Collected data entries
┌────────

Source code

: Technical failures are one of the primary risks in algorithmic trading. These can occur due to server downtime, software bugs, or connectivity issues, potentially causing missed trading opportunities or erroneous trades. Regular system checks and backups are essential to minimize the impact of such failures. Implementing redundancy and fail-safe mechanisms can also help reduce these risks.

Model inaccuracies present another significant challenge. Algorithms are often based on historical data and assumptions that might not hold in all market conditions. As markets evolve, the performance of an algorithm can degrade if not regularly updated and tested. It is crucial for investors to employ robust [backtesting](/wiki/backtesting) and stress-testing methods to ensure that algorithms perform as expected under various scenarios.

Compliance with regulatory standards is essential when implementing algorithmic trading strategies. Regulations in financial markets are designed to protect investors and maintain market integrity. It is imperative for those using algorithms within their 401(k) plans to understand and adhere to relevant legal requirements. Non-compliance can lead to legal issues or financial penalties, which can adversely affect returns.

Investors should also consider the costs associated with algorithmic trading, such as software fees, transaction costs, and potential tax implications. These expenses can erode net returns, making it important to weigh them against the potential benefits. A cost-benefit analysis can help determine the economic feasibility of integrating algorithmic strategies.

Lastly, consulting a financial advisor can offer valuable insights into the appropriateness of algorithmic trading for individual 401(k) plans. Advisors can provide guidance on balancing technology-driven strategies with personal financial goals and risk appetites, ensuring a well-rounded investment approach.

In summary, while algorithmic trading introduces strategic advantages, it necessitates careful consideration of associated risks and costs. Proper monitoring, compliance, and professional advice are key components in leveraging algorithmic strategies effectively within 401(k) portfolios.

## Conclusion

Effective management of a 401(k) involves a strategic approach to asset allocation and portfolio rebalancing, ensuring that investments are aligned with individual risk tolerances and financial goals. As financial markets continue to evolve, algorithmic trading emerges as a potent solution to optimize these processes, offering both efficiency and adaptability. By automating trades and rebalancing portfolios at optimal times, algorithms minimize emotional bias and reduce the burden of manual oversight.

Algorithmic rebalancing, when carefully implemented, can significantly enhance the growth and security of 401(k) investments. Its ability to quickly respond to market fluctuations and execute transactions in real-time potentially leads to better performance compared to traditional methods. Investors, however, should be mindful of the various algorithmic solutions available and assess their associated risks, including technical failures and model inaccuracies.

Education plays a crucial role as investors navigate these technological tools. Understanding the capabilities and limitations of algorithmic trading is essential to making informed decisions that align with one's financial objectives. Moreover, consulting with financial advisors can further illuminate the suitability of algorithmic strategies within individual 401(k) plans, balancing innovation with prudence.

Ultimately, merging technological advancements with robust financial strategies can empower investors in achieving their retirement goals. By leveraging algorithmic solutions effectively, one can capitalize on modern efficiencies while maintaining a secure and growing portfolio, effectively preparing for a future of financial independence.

└────────
┌────────

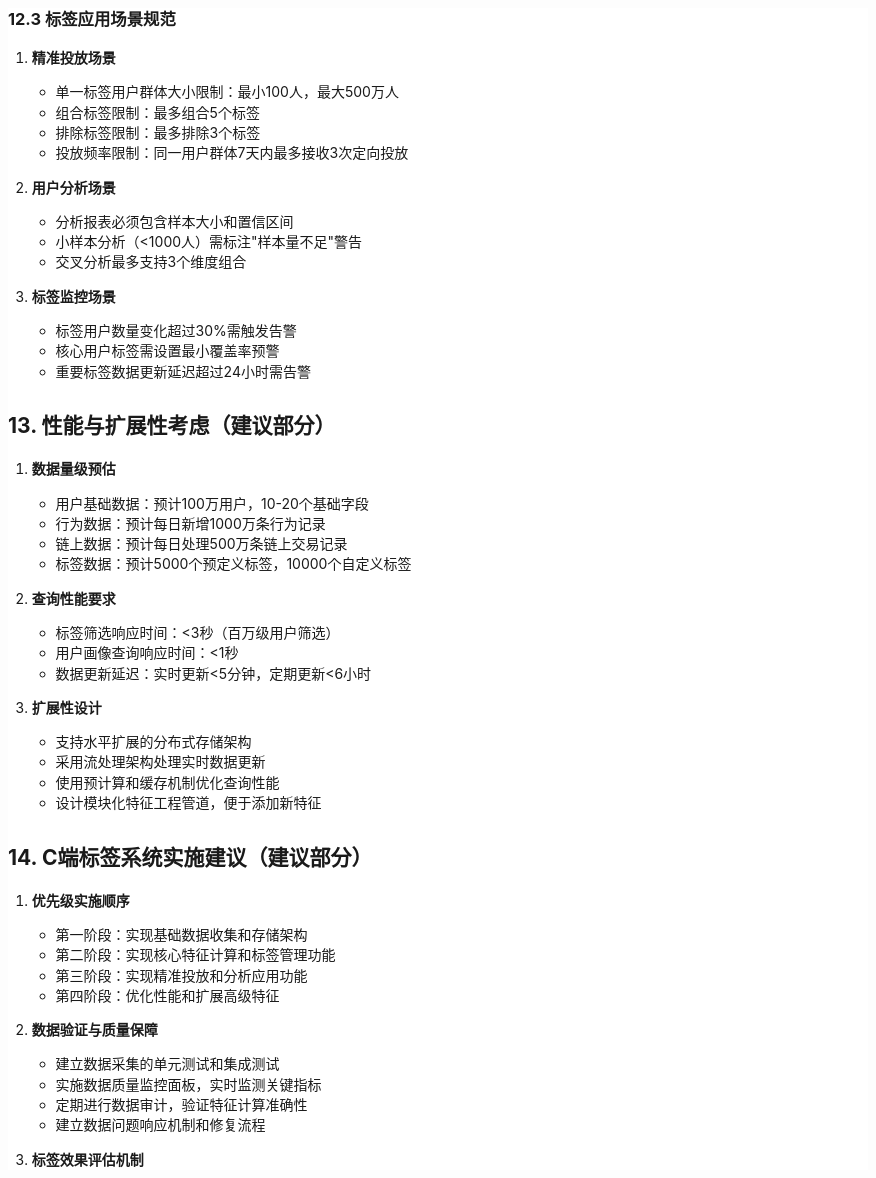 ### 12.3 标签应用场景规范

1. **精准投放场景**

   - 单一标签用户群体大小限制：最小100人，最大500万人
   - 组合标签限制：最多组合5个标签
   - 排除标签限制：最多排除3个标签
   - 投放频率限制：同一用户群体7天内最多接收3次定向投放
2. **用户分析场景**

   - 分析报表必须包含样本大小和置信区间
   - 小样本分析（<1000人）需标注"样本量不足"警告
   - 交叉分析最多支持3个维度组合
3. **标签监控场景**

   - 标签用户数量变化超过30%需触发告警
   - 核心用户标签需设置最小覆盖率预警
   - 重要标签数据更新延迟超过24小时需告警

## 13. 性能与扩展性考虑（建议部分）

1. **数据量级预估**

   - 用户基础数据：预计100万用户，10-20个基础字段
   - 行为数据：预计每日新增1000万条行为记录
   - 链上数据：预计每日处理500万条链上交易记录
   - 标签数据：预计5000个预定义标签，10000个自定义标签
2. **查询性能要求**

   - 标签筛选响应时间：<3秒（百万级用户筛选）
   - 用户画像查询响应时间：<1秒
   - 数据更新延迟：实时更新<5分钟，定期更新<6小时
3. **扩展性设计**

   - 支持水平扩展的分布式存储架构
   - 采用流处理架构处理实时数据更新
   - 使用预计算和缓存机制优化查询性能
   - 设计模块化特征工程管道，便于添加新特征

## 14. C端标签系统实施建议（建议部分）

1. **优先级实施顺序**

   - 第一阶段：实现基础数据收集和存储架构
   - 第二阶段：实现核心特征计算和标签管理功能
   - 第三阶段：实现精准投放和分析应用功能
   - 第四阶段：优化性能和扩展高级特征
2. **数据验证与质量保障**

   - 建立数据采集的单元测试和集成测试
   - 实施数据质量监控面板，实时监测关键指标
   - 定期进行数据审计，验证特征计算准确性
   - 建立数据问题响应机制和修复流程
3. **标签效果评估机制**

└────────
┌────────

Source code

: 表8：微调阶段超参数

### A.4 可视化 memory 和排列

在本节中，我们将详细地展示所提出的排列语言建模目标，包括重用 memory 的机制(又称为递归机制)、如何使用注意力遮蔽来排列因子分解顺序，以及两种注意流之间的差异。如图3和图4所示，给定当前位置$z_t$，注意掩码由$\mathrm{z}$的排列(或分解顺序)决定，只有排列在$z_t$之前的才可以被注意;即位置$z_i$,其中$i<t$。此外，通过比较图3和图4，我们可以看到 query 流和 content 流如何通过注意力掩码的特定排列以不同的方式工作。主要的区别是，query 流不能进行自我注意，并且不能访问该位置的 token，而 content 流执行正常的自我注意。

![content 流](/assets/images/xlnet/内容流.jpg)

└────────

Which lines above run from the one containing "Lastly, consulting a" down to the one containing "Algorithmic rebalancing, when"? Repeat exactly those, both ends included, and nothing else.

Lastly, consulting a financial advisor can offer valuable insights into the appropriateness of algorithmic trading for individual 401(k) plans. Advisors can provide guidance on balancing technology-driven strategies with personal financial goals and risk appetites, ensuring a well-rounded investment approach.

In summary, while algorithmic trading introduces strategic advantages, it necessitates careful consideration of associated risks and costs. Proper monitoring, compliance, and professional advice are key components in leveraging algorithmic strategies effectively within 401(k) portfolios.

## Conclusion

Effective management of a 401(k) involves a strategic approach to asset allocation and portfolio rebalancing, ensuring that investments are aligned with individual risk tolerances and financial goals. As financial markets continue to evolve, algorithmic trading emerges as a potent solution to optimize these processes, offering both efficiency and adaptability. By automating trades and rebalancing portfolios at optimal times, algorithms minimize emotional bias and reduce the burden of manual oversight.

Algorithmic rebalancing, when carefully implemented, can significantly enhance the growth and security of 401(k) investments. Its ability to quickly respond to market fluctuations and execute transactions in real-time potentially leads to better performance compared to traditional methods. Investors, however, should be mindful of the various algorithmic solutions available and assess their associated risks, including technical failures and model inaccuracies.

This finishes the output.